Sorghum and barley have become the crops de jour for US grains farmers thanks to surging demand from China.

Those who had planted the grains have done well for themselves.

Sorghum prices are up 6 per cent in March to $246 a tonne while barley has jumped 47 per cent to $189 in March, according to World Bank data. Although grain prices tend to be closely correlated, this compares to declines of more than 20 per cent in corn over the same period.

Farmers' enthusiasm for the crops were reflected in the latest forecasts from the US Department of Agriculture on planting, showing that the prospective acres for sorghum rose 11 per cent this year to 7.9m acres while barley will see a 10 per cent increase to 3.2m acres.

The Chinese turned to sorghum and barley from 2013 as a cheaper source of feed for livestock and poultry compared to corn. The grains are not genetically modified, so there are no fears of Beijing blocking imports.
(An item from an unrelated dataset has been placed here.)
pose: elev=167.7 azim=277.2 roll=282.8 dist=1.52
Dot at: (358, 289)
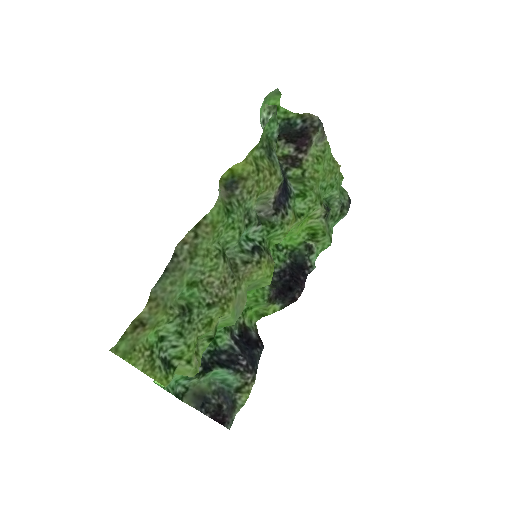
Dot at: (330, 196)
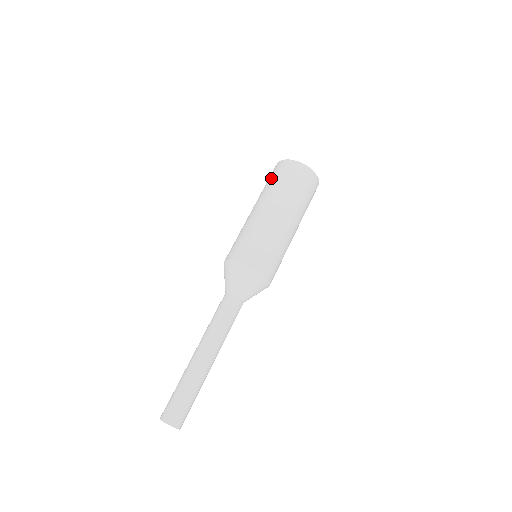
Another positive for farmers is that sorghum and barley aren't subject to import quotas and can be purchased freely by private importers. This isn't the case for corn.

Demand from China for the grains is likely to go on, as Beijing continues to try and suppress corn imports amid a domestic supply glut and high levels of inventories.

According to the UN Food and Agriculture Organization, which recently adjusted up its Chinese corn stocks by 15 per cent to 95.4m tonnes, and experts believe that the numbers could be higher by the end of the 2014-15 crop year.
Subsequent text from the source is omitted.